Oggi Maurizio torna alle origini, o meglio ad un passato ottoecentesco, con la mostra “Maurizio Pellegrin. Me stesso e io” curata da Elisabetta Barisoni, nella prestigiose Sale Dom Pérignon di Ca’ Pesaro, in dialogo con la grande mostra “Il ritratto veneziano dell’Ottocento“. In questa narrazione visiva, il visitatore è introdotto in un mondo dove i ritratti non hanno volti, ma sono costituiti da oggetti carichi di significati personali: un reliquiario che Pellegrin ha raccolto nel corso degli anni per auto-rappresentare l’identità collettiva. Questi “reperti di umanità”, come li chiama l’artista, sono simboli delle varie fasi della sua vita e della sua continua ricerca identitaria. Dunque, se nell’Ottocento il ritratto era una costruzione di valori e simboli ben definitiva, Pellegrin sembra voler definire e santificare le “rimanenze” del passato più che la vivificazione del presente.

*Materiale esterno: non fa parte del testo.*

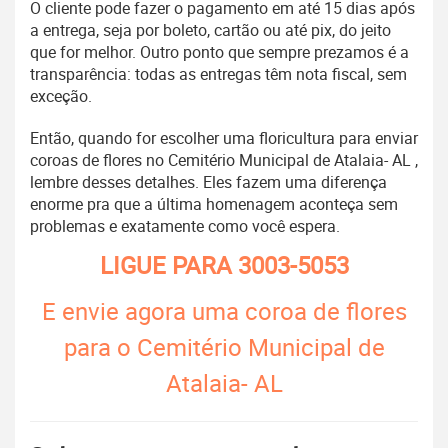
O cliente pode fazer o pagamento em até 15 dias após
a entrega, seja por boleto, cartão ou até pix, do jeito
que for melhor. Outro ponto que sempre prezamos é a
transparência: todas as entregas têm nota fiscal, sem
exceção.
Então, quando for escolher uma floricultura para enviar
coroas de flores no Cemitério Municipal de Atalaia- AL ,
lembre desses detalhes. Eles fazem uma diferença
enorme pra que a última homenagem aconteça sem
problemas e exatamente como você espera.
LIGUE PARA
3003-5053
E envie agora uma coroa de flores
para o Cemitério Municipal de
Atalaia- AL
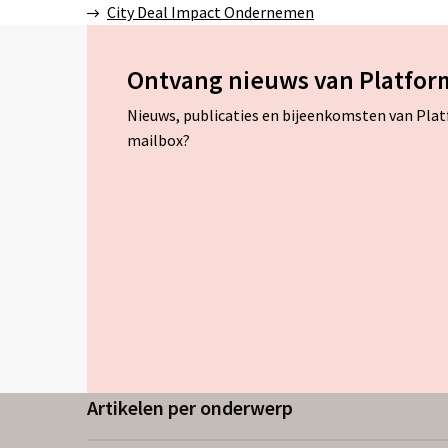
City Deal Impact Ondernemen
Ontvang nieuws van Platfor
Nieuws, publicaties en bijeenkomsten van Pla
mailbox?
Artikelen per onderwerp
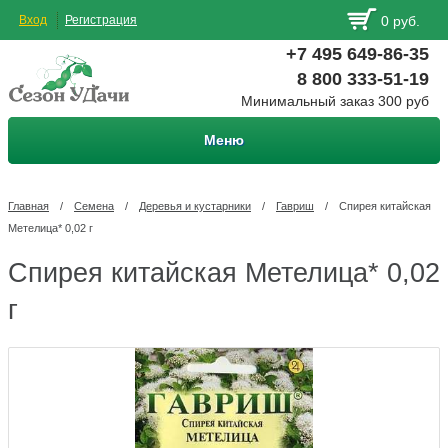
Вход
Регистрация
0 руб.
+7 495 649-86-35
8 800 333-51-19
Минимальный заказ 300 руб
Меню
Главная
/
Семена
/
Деревья и кустарники
/
Гавриш
/
Спирея китайская
Метелица* 0,02 г
Спирея китайская Метелица* 0,02
г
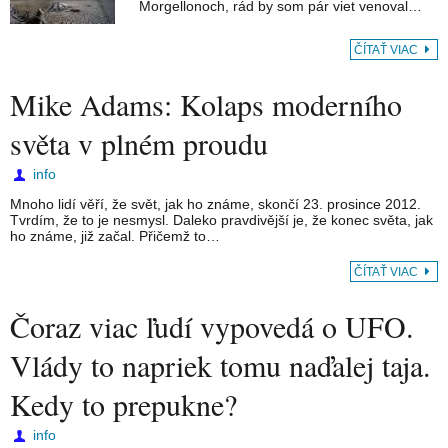
Morgellonoch, rád by som pár viet venoval…
ČÍTAŤ VIAC
Mike Adams: Kolaps moderního
světa v plném proudu
info
Mnoho lidí věří, že svět, jak ho známe, skončí 23. prosince 2012.
Tvrdím, že to je nesmysl. Daleko pravdivější je, že konec světa, jak
ho známe, již začal. Přičemž to…
ČÍTAŤ VIAC
Čoraz viac ľudí vypovedá o UFO.
Vlády to napriek tomu naďalej taja.
Kedy to prepukne?
info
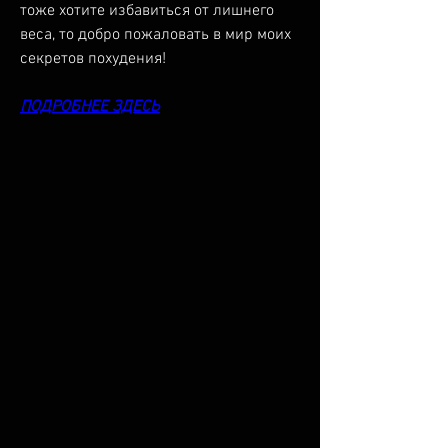
тоже хотите избавиться от лишнего 
веса, то добро пожаловать в мир моих 
секретов похудения!
ПОДРОБНЕЕ ЗДЕСЬ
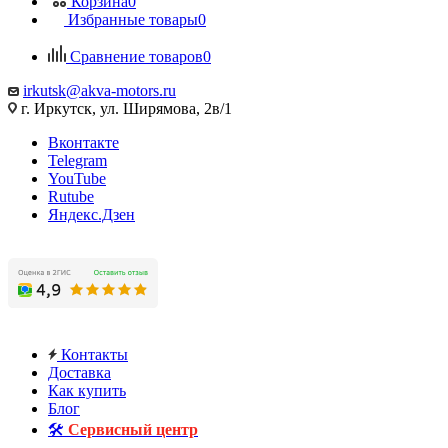
Корзина
0
Избранные товары
0
Сравнение товаров
0
irkutsk@akva-motors.ru
г. Иркутск, ул. Ширямова, 2в/1
Вконтакте
Telegram
YouTube
Rutube
Яндекс.Дзен
Контакты
Доставка
Как купить
Блог
🛠️
Сервисный центр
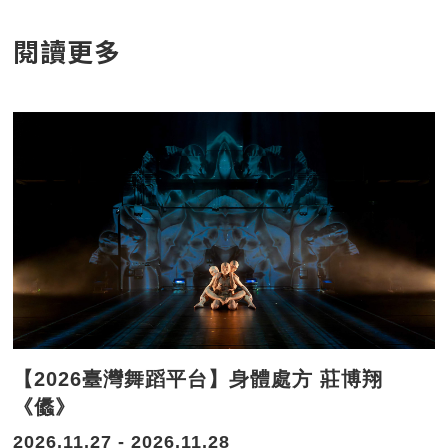
閱讀更多
【2026臺灣舞蹈平台】身體處方 莊博翔
《㒩》
2026.11.27 - 2026.11.28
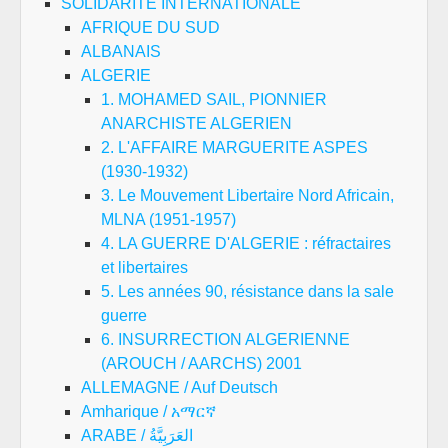
SOLIDARITE INTERNATIONALE
AFRIQUE DU SUD
ALBANAIS
ALGERIE
1. MOHAMED SAIL, PIONNIER
ANARCHISTE ALGERIEN
2. L'AFFAIRE MARGUERITE ASPES
(1930-1932)
3. Le Mouvement Libertaire Nord Africain,
MLNA (1951-1957)
4. LA GUERRE D'ALGERIE : réfractaires
et libertaires
5. Les années 90, résistance dans la sale
guerre
6. INSURRECTION ALGERIENNE
(AROUCH / AARCHS) 2001
ALLEMAGNE / Auf Deutsch
Amharique / አማርኛ
ARABE / العَرَبِيَّةُ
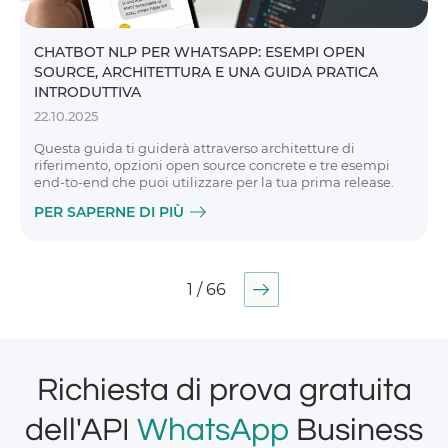
CHATBOT NLP PER WHATSAPP: ESEMPI OPEN
SOURCE, ARCHITETTURA E UNA GUIDA PRATICA
INTRODUTTIVA
22.10.2025
Questa guida ti guiderà attraverso architetture di
riferimento, opzioni open source concrete e tre esempi
end-to-end che puoi utilizzare per la tua prima release.
PER SAPERNE DI PIÙ
1 / 66
Richiesta di prova gratuita
dell'API
WhatsApp
Business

Maurizio Pellegrin, Ca’ Pesaro, ph Elisa Chesini

I suoi autoritratti come “104 Eyes and 1 Black Dot” del 2011 e i “Drawings” dal 1984 al 2002, sono dei frammenti, dei non-finiti michelangioleschi, deo puzzle che compongono il suo essere, un intreccio di memorie e momenti di introspezione, legati indissolubilmente alla sua Venezia natale.

Maurizio Pellegrin, _Memories (The Corsets)_, 2021, tessuto e oggetti, 175,5×231 cm _ fabric and objects, 175,5×231 cm

Man mano che ci si addentra nelle sale, emergono i “Corsets”, una serie che parla di storie private, di tracce lasciate da anime erranti ottocentesche (ormai forse fantasmi) in oggetti esposti quasi un interesse etnografico. Questi pezzi rappresentano i “i lacerti, reperti di un’umanità che ha lasciato sul muro le tracce del proprio passaggio privato” secondo la curatrice Elisabetta Barisoni.

Maurizio Pellegrin, “The Others” Ca’ Pesaro, ph Elisa Chesini

La mostra culmina con “The Others”, un’opera site-specific che si confronta con la storia dell’arte veneziana, un dialogo tra i ritratti del Settecento e Ottocento e la contemporaneità. È qui che Pellegrin trova la sua voce più forte (forse spersonalizzandosi di più), in un’accumulazione quasi ossessiva di immagini del passato che parlano al presente, sussurrando storie di altre vite che si intrecciano con la sua.

Attraverso questa esplorazione artistica, Pellegrin cerca di aggiungere la sua personale pagina alla storia del ritratto: un confronto con i giganti condotto senza paura, ma con una grande consapevolezza. Un’espsozione dove ogni oggetto, ogni immagine, diventa un frammento di un discorso più ampio di sull’arte e sull’eterna ricerca di noi stessi.